Ethan entonces hizo una pausa, como un preámbulo para algo que tenía guardado desde hacía tiempo pero había querido evitar, quizá siendo lo que estaba tras la niebla.

-¿Por qué te uniste a Francis?

Entonces sintió un sonido que lo sacó de sus recuerdos, abriendo inmediatamente los ojos y mirando hacia los lados. Todos lo habían escuchado; todos estaban alerta.

Habían decidido descansar en un rancho que habían encontrado, tapado ahora por la nieve; no habían encontrado personas en los alrededores y se veía abandonado. Aun no se acostumbraba a cómo ver de blanco el paisaje le daba una sensación aun peor respecto al mundo; era como si de a poco se estuviera acabando. Los únicos capaces de reconstruir el mundo que él había alcanzado a conocer eran los mismos humanos. Sentía su misión el tener que ayudar a eso, su misión para las futuras generaciones: elegir no ser parte del error.

Estaban en el segundo piso, y alguien estaba abajo, ya que había escuchado un jarrón caer al suelo y romperse. Estaba oscuro, pero sus vistas ya se habían adaptado a ese nivel de luz: Ethan vio a los demás y con una señal con su mano derecha, les hizo saber que él bajaría, mientras que John decidió esperar en la escalera, por si algo pasaba.

Era peligroso, y finalmente decidió ir con su escopeta lista, mientras los demás estaban arriba listos en las ventanas para recibir posibles refuerzos, John estaba esperando en las escaleras al más mínimo ruido para salir. Empezó a examinar la sala de estar y no halló nada, sin embargo al entrar a la cocina escuchó unos pasos rápidos; alguien estaba ahí, y se estaba escondiendo. Se puso tenso, ante la idea de que en cualquier momento alguien lo apuñalaría por detrás, pero levantó la escopeta y continuó; pensó en llamar a John, pero a esas alturas aquella persona, o personas, sabían que él estaba ahí, y llamarlo, probablemente sólo haría que saltaran sobre él.

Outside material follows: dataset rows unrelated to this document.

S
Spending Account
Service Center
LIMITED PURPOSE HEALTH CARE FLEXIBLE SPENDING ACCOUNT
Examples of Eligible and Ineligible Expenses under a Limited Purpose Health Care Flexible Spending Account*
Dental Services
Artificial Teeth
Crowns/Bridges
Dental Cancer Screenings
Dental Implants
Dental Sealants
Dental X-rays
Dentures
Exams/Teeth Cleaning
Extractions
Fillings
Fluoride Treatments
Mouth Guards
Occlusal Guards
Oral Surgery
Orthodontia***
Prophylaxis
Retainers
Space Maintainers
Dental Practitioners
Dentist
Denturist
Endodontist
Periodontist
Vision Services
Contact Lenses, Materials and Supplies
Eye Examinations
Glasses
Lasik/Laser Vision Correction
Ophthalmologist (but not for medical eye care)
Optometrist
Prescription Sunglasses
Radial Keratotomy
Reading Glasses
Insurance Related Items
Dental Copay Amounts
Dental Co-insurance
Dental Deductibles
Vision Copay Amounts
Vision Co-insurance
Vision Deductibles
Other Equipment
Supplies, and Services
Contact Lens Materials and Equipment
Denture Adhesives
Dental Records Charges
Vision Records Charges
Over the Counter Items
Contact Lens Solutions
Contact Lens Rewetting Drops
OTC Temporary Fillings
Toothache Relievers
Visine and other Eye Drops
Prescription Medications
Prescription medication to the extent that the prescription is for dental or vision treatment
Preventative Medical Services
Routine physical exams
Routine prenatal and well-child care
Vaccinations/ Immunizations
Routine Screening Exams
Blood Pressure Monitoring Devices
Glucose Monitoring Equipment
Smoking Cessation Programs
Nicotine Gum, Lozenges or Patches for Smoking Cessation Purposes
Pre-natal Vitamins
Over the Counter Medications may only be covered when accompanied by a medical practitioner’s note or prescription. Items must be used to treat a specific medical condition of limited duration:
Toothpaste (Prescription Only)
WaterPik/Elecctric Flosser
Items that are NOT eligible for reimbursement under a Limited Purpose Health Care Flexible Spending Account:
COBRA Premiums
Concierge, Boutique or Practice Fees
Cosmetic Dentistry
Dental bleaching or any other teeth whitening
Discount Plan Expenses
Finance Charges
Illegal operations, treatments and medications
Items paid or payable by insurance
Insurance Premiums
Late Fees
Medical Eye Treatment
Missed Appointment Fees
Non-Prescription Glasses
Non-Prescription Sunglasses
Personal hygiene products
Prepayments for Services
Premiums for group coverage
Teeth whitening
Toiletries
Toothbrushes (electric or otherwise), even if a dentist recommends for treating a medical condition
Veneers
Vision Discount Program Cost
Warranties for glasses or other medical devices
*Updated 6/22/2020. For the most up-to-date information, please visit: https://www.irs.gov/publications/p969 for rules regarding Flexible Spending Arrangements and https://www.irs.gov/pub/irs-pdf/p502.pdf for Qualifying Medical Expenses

Fue en ese instante en el cual lanzó un vaso que había tomado en la cocina hacia un lado, a la vez que se movió al otro; pudo ver una cabeza moverse agitadamente y finalmente se halló frente a aquella persona, tapada por la oscuridad, mientras le apuntaba fijamente, a solo centímetros. Pero su alivio pronto se difuminó al ver que le apuntaba a un chico de no más de quince años, asustado y temblando de miedo.

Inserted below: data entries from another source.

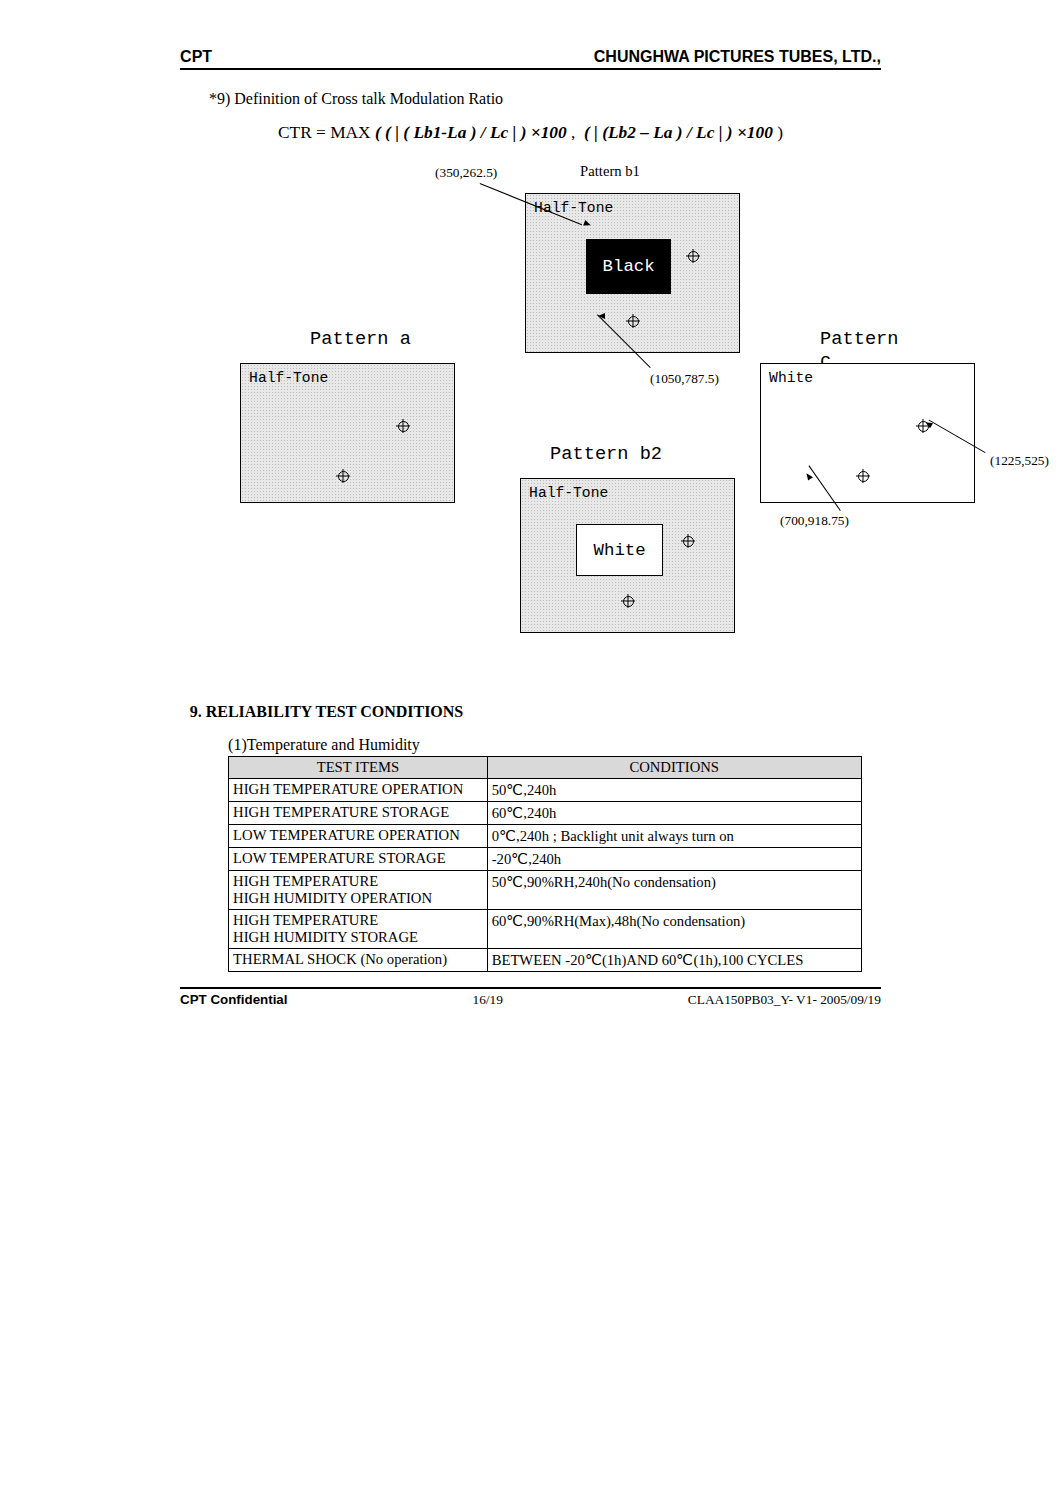CPT
CHUNGHWA PICTURES TUBES, LTD.,
*9) Definition of Cross talk Modulation Ratio
CTR = MAX ( ( | ( Lb1-La ) / Lc | ) ×100 , ( | (Lb2 – La ) / Lc | ) ×100 )
Pattern b1
(350,262.5)
Half-Tone
Black
(1050,787.5)
Pattern a
Half-Tone
Pattern c
White
(1225,525)
(700,918.75)
Pattern b2
Half-Tone
White
9. RELIABILITY TEST CONDITIONS
(1)Temperature and Humidity
| TEST ITEMS | CONDITIONS |
| --- | --- |
| HIGH TEMPERATURE OPERATION | 50℃,240h |
| HIGH TEMPERATURE STORAGE | 60℃,240h |
| LOW TEMPERATURE OPERATION | 0℃,240h ; Backlight unit always turn on |
| LOW TEMPERATURE STORAGE | -20℃,240h |
| HIGH TEMPERATURE HIGH HUMIDITY OPERATION | 50℃,90%RH,240h(No condensation) |
| HIGH TEMPERATURE HIGH HUMIDITY STORAGE | 60℃,90%RH(Max),48h(No condensation) |
| THERMAL SHOCK (No operation) | BETWEEN -20℃(1h)AND 60℃(1h),100 CYCLES |
CPT Confidential
16/19
CLAA150PB03_Y- V1- 2005/09/19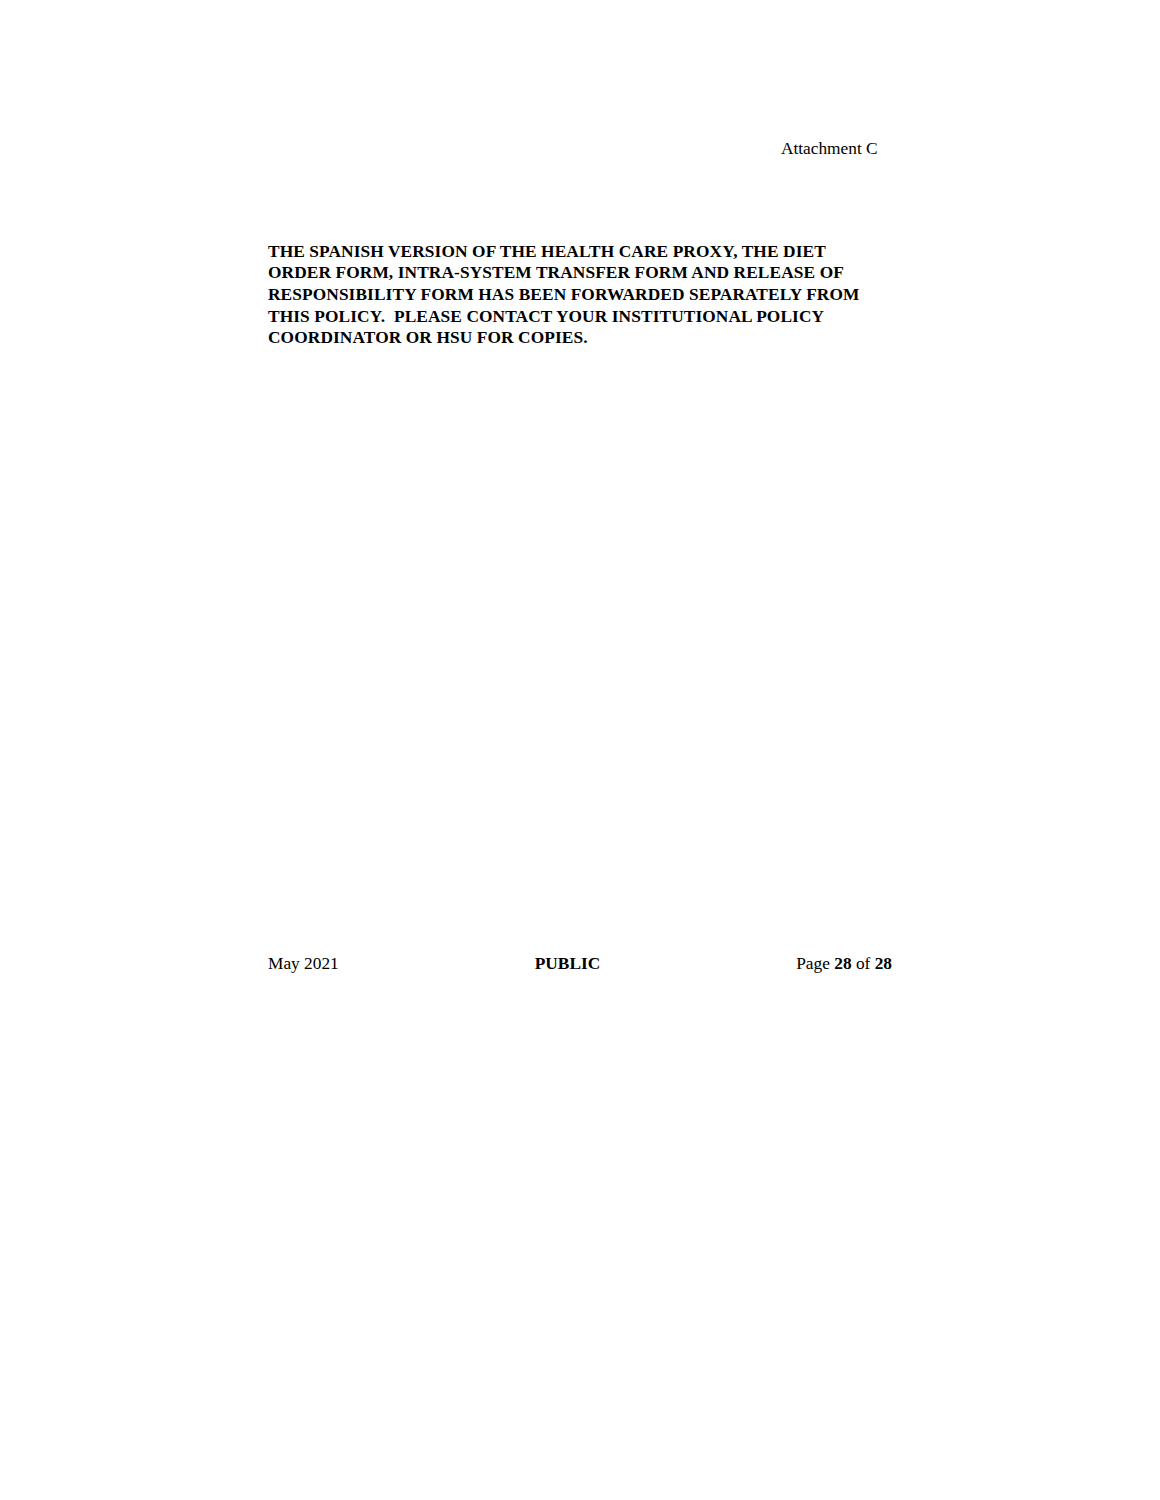Attachment C
THE SPANISH VERSION OF THE HEALTH CARE PROXY, THE DIET ORDER FORM, INTRA-SYSTEM TRANSFER FORM AND RELEASE OF RESPONSIBILITY FORM HAS BEEN FORWARDED SEPARATELY FROM THIS POLICY. PLEASE CONTACT YOUR INSTITUTIONAL POLICY COORDINATOR OR HSU FOR COPIES.
May 2021
PUBLIC
Page 28 of 28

-No le dispares –escuchó, con una voz tan baja que probablemente John no habría podido oírla ni estando en la base de las escaleras

Vio a su lado, y notó a un hombre de unos cuarenta años, apuntándole con un revólver directo a la cabeza, pero entonces notó en su mirada que no era alguien decidido; probablemente tenía sólo un par de balas.

Se fijó más en esa mirada, pese a que todo esto ocurría en cosa de segundos.

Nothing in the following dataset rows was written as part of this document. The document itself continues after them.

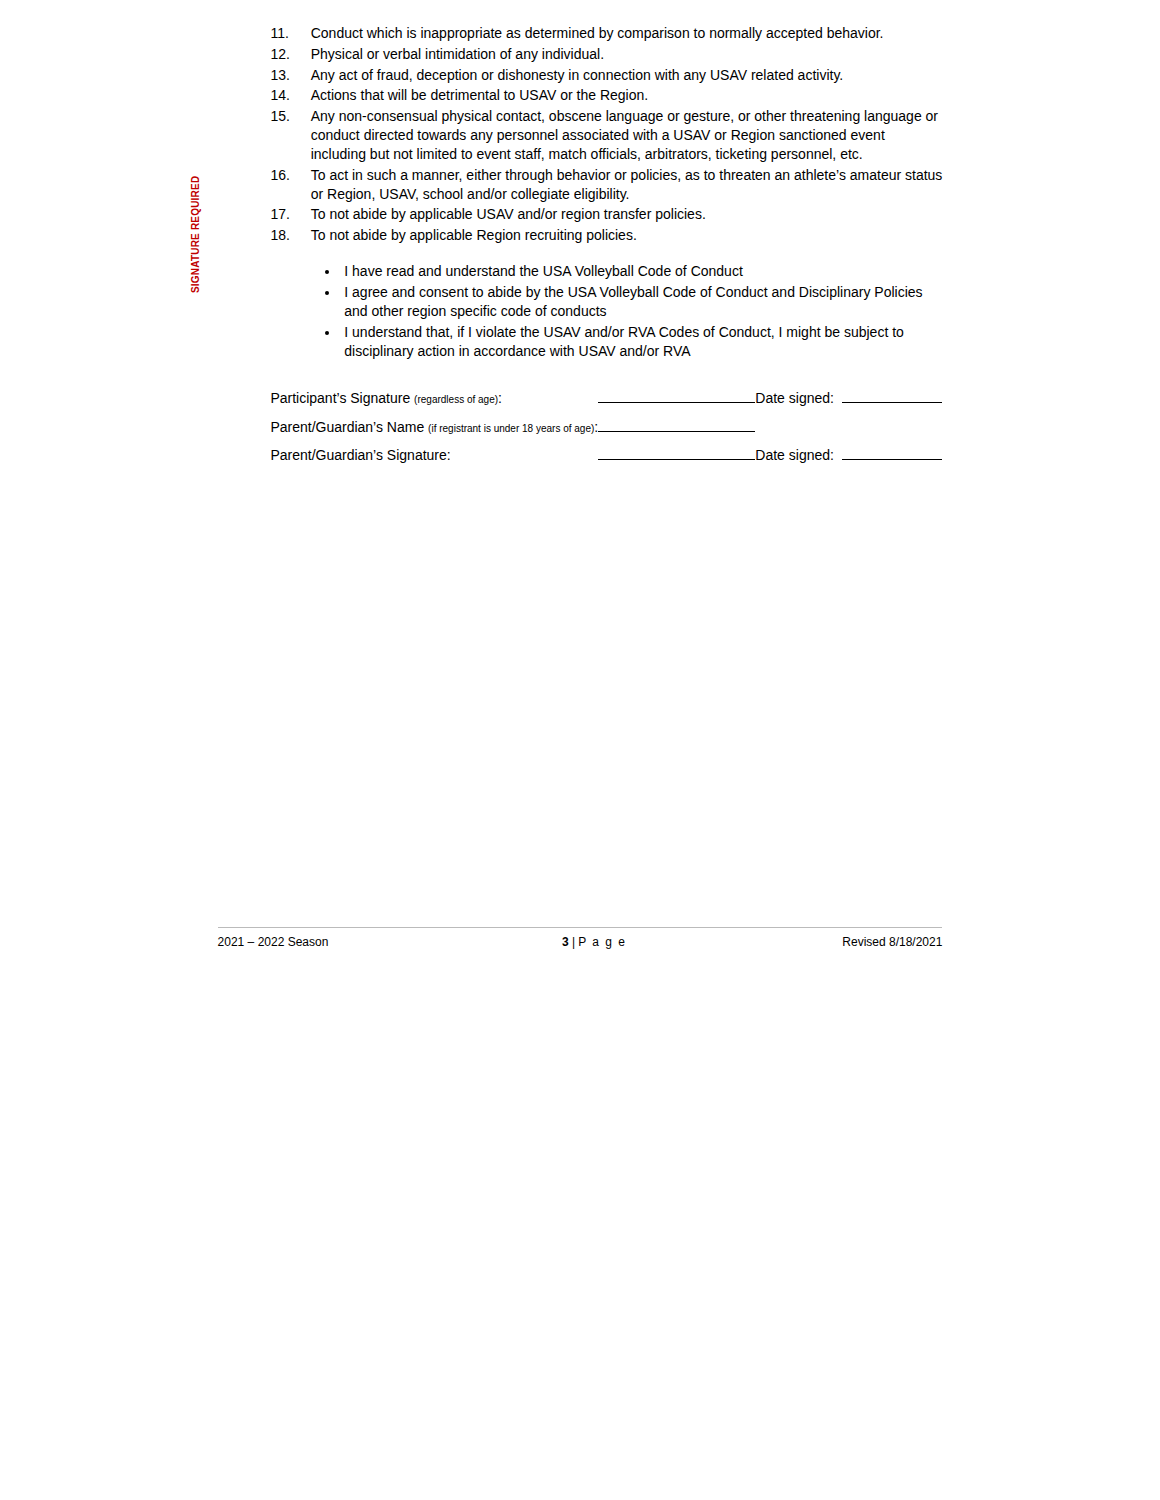SIGNATURE REQUIRED
11. Conduct which is inappropriate as determined by comparison to normally accepted behavior.
12. Physical or verbal intimidation of any individual.
13. Any act of fraud, deception or dishonesty in connection with any USAV related activity.
14. Actions that will be detrimental to USAV or the Region.
15. Any non-consensual physical contact, obscene language or gesture, or other threatening language or conduct directed towards any personnel associated with a USAV or Region sanctioned event including but not limited to event staff, match officials, arbitrators, ticketing personnel, etc.
16. To act in such a manner, either through behavior or policies, as to threaten an athlete’s amateur status or Region, USAV, school and/or collegiate eligibility.
17. To not abide by applicable USAV and/or region transfer policies.
18. To not abide by applicable Region recruiting policies.
I have read and understand the USA Volleyball Code of Conduct
I agree and consent to abide by the USA Volleyball Code of Conduct and Disciplinary Policies and other region specific code of conducts
I understand that, if I violate the USAV and/or RVA Codes of Conduct, I might be subject to disciplinary action in accordance with USAV and/or RVA
| Participant’s Signature (regardless of age) : | | Date signed: |
| Parent/Guardian’s Name (if registrant is under 18 years of age) : | | |
| Parent/Guardian’s Signature: | | Date signed: |
| 2021 – 2022 Season | 3 / P a g e | Revised 8/18/2021 |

Aquel hombre no quería disparar, y la verdad él tampoco.

Conocía esa mirada, y le dolía ello: ésa había sido la mirada de unos turistas que le habían apuntado. Él los había encontrado, intentando escapar de la ciudad, y los había acorralado, pero en el momento final, tanto él como aquellos dos supervivientes se terminaron apuntando de la misma forma.

Ethan no les disparó, y tras bajar el arma, les indicó que fueran por un edificio por el que podían pasar desapercibidos, con lo cual podrían escapar. No supo qué sentir cuando los vio irse, después de agradecerle el haberles dejado ir, pero sí supo lo que sintió cuando vio a uno siendo atravesado por una flecha, sólo para que el otro corriera el mismo destino: tristeza. Se quedó viendo los cuerpos de las dos personas, para luego ver en la ventana de un edificio colindante al suyo, unido por unas tablas que hacían un puente, a Francis, quien recargaba su ballesta. Eso había ocurrido dos meses antes de que saliera del grupo, y de cierta forma, a esas alturas la niebla ya estaba más clara.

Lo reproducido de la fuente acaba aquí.